> _Stated problem_:
Transcribe every line of the records below with no change to any word, spelling, punctuation, or line break.

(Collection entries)
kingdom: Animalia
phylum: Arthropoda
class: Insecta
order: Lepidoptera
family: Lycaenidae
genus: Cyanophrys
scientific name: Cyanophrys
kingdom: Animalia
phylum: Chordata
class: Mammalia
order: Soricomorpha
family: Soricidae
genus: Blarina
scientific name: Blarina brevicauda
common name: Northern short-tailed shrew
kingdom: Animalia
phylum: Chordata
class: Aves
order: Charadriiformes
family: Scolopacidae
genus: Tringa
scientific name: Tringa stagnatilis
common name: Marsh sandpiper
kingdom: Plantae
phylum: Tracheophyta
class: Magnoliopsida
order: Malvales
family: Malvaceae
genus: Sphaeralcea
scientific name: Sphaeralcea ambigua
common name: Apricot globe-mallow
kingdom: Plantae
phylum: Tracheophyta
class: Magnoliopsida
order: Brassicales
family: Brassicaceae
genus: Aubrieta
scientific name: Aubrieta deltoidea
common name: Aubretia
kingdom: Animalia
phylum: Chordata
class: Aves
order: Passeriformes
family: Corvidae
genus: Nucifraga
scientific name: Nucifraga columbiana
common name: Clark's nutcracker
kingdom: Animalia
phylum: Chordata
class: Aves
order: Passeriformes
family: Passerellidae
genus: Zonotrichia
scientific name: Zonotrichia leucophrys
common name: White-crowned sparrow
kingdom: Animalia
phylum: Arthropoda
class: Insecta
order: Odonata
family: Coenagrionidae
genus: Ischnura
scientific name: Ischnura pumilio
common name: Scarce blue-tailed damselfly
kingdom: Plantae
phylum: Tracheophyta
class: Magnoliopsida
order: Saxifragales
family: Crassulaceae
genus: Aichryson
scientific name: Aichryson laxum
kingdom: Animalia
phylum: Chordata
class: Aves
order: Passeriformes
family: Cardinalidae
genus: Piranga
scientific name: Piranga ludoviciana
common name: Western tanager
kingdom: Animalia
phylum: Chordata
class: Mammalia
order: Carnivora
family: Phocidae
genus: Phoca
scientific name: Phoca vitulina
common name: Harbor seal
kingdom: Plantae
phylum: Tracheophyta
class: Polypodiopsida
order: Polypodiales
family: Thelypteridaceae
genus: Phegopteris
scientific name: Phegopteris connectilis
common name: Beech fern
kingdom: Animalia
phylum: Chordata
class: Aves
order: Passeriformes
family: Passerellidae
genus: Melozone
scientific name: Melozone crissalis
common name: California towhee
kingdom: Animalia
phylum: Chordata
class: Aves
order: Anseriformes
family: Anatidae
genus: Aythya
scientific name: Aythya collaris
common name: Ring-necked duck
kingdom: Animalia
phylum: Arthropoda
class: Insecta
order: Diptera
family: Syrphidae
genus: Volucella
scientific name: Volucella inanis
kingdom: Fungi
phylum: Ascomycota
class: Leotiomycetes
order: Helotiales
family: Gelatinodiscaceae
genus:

> _Problem solution_:
kingdom: Animalia
phylum: Arthropoda
class: Insecta
order: Lepidoptera
family: Lycaenidae
genus: Cyanophrys
scientific name: Cyanophrys
kingdom: Animalia
phylum: Chordata
class: Mammalia
order: Soricomorpha
family: Soricidae
genus: Blarina
scientific name: Blarina brevicauda
common name: Northern short-tailed shrew
kingdom: Animalia
phylum: Chordata
class: Aves
order: Charadriiformes
family: Scolopacidae
genus: Tringa
scientific name: Tringa stagnatilis
common name: Marsh sandpiper
kingdom: Plantae
phylum: Tracheophyta
class: Magnoliopsida
order: Malvales
family: Malvaceae
genus: Sphaeralcea
scientific name: Sphaeralcea ambigua
common name: Apricot globe-mallow
kingdom: Plantae
phylum: Tracheophyta
class: Magnoliopsida
order: Brassicales
family: Brassicaceae
genus: Aubrieta
scientific name: Aubrieta deltoidea
common name: Aubretia
kingdom: Animalia
phylum: Chordata
class: Aves
order: Passeriformes
family: Corvidae
genus: Nucifraga
scientific name: Nucifraga columbiana
common name: Clark's nutcracker
kingdom: Animalia
phylum: Chordata
class: Aves
order: Passeriformes
family: Passerellidae
genus: Zonotrichia
scientific name: Zonotrichia leucophrys
common name: White-crowned sparrow
kingdom: Animalia
phylum: Arthropoda
class: Insecta
order: Odonata
family: Coenagrionidae
genus: Ischnura
scientific name: Ischnura pumilio
common name: Scarce blue-tailed damselfly
kingdom: Plantae
phylum: Tracheophyta
class: Magnoliopsida
order: Saxifragales
family: Crassulaceae
genus: Aichryson
scientific name: Aichryson laxum
kingdom: Animalia
phylum: Chordata
class: Aves
order: Passeriformes
family: Cardinalidae
genus: Piranga
scientific name: Piranga ludoviciana
common name: Western tanager
kingdom: Animalia
phylum: Chordata
class: Mammalia
order: Carnivora
family: Phocidae
genus: Phoca
scientific name: Phoca vitulina
common name: Harbor seal
kingdom: Plantae
phylum: Tracheophyta
class: Polypodiopsida
order: Polypodiales
family: Thelypteridaceae
genus: Phegopteris
scientific name: Phegopteris connectilis
common name: Beech fern
kingdom: Animalia
phylum: Chordata
class: Aves
order: Passeriformes
family: Passerellidae
genus: Melozone
scientific name: Melozone crissalis
common name: California towhee
kingdom: Animalia
phylum: Chordata
class: Aves
order: Anseriformes
family: Anatidae
genus: Aythya
scientific name: Aythya collaris
common name: Ring-necked duck
kingdom: Animalia
phylum: Arthropoda
class: Insecta
order: Diptera
family: Syrphidae
genus: Volucella
scientific name: Volucella inanis
kingdom: Fungi
phylum: Ascomycota
class: Leotiomycetes
order: Helotiales
family: Gelatinodiscaceae
genus:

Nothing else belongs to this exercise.